Тут заговорил студент:

– Я не понимаю, сеньор Дон Кихот, как вам удалось увидеть под землей такое множество вещей, о стольком переговорить и расспросить. Ведь вы пробыли там очень недолго.

– А сколько времени прошло с тех пор, как я спустился в пещеру? – спросил Дон Кихот.

– Да немногим больше часа, – ответил Санчо.

– Этого не может быть, – возразил Дон Кихот, – ибо, пока я был там, ночь трижды сменяла день.

– Мой господин прав, – подтвердил Санчо. – Ведь он спускался в очарованную пещеру, и то, что нам кажется часом, там внизу равняется трем суткам.

– Так оно и есть, – ответил Дон Кихот.

– А ели вы что-нибудь там, мой сеньор? – спросил студент.

– В рот ничего не брал, – ответил Дон Кихот, – но мне даже и в голову не приходило, что я голоден.

– А очарованные едят? – снова спросил студент.

– Нет, не едят, – ответил Дон Кихот. – Но некоторые ученые полагают, что у них продолжают расти ногти, борода и волосы.

– Ну а спать им полагается, сеньор? – спросил Санчо.

– Конечно, нет, – ответил Дон Кихот, – по крайней мере, за те трое суток, что я пробыл с ними, там никто глаз не сомкнул.

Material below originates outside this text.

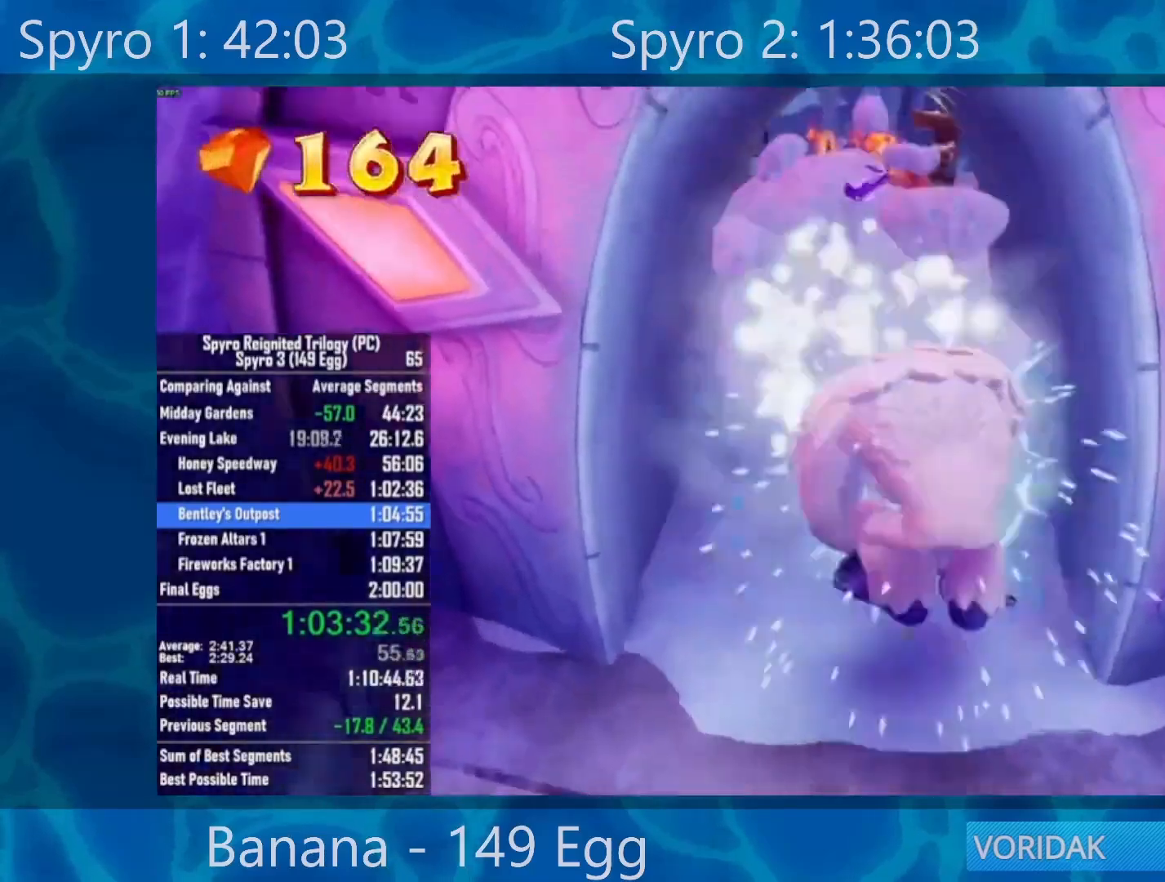
{"buttons": [], "left_stick": "up", "right_stick": "center", "events": [[100, "right_stick", "right"], [167, "right_stick", "center"]]}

– Вот тут-то кстати припомнить пословицу, – сказал Санчо. – С кем поведешься, от того и наберешься. Ваша милость завела дружбу с очарованными, которые не едят и не спят, – так что ж тут удивительного, если все время, что вы были с ними, вы тоже не ели и не спали? Но простите мою смелость, ваша милость сеньор мой: побей меня Бог (чуть было не сказал, дьявол), если я хоть капельку верю во все ваши россказни.

– Как не верить? – воскликнул студент. – Да разве Дон Кихот может лгать? Впрочем, если бы ему и захотелось позабавить нас интересной выдумкой, то у него не хватило бы времени сочинить ее.

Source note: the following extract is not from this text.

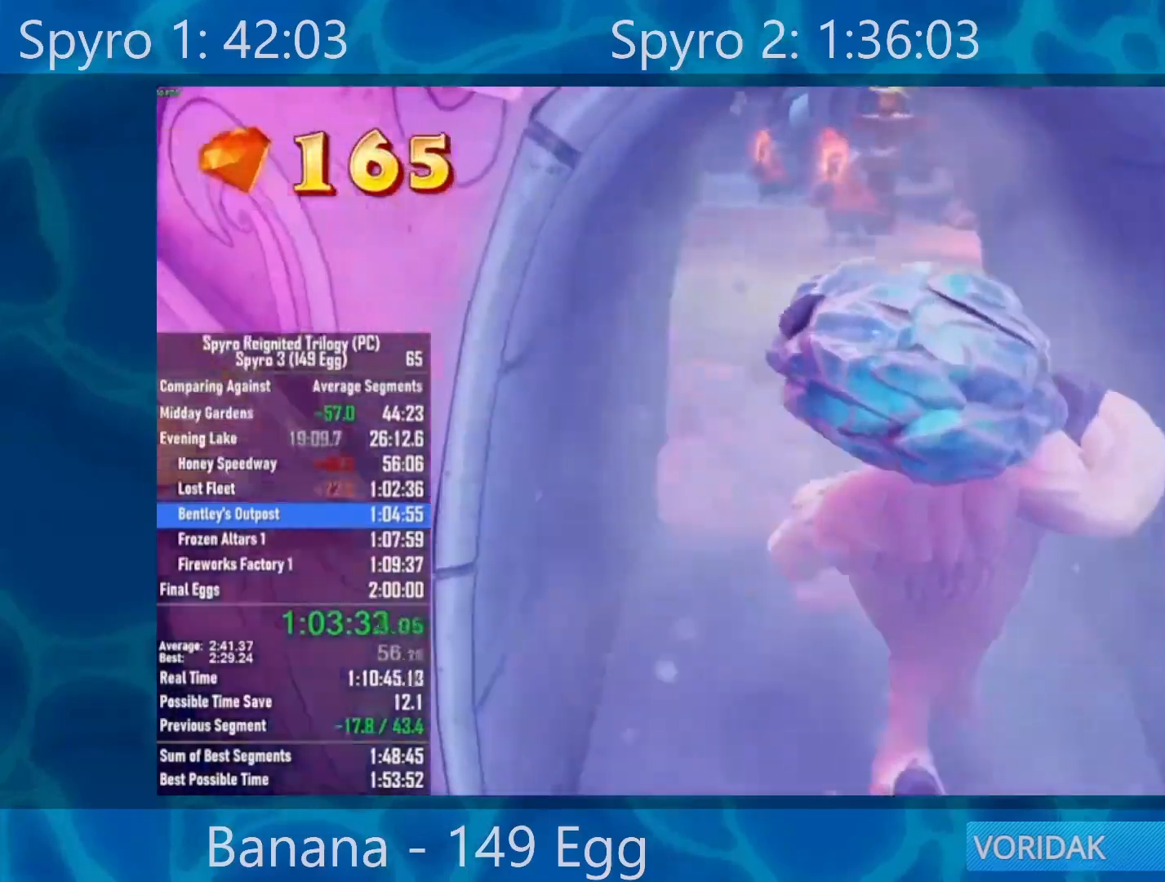
{"buttons": [], "left_stick": "up", "right_stick": "center", "events": []}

– Я не думаю, что мой господин лжет, – ответил Санчо.

– Так что же ты думаешь? – спросил Дон Кихот.

– Я думаю, – ответил Санчо, – что этот Мерлин или какой-нибудь другой волшебник вбил вам в голову все те истории, что вы нам рассказали.

– Как ни правдоподобно твое предположение, братец Санчо, но все же ты ошибаешься, – серьезно сказал Дон Кихот. – Вспомни только, что все, о чем я вам рассказывал, я видел собственными глазами и трогал руками. Но что ты скажешь, если я открою тебе, что среди разных чудес и диковин Монтесинос показал мне трех крестьянок, которые прыгали и резвились, как козочки, на прелестнейших лужайках? Я сейчас же узнал в них несравненную Дульсинею Тобосскую и ее спутниц. Я спросил Монтесиноса, знает ли он, кто это такие. Почтенный старец ответил, что не знает. «Должно быть, – прибавил он, – это какие-нибудь знатные сеньоры, которых только недавно околдовал Мерлин. На этих лужайках часто появляются новые сеньоры и дамы, ставшие жертвами злых чар волшебника».

Когда Санчо Панса услышал слова своего господина, он испугался, что лопнет от смеха: ибо он лучше других знал тайну превращения Дульсинеи – ведь в этом деле он был и волшебником, и единственным свидетелем! Теперь он окончательно убедился, что его хозяин спятил с ума.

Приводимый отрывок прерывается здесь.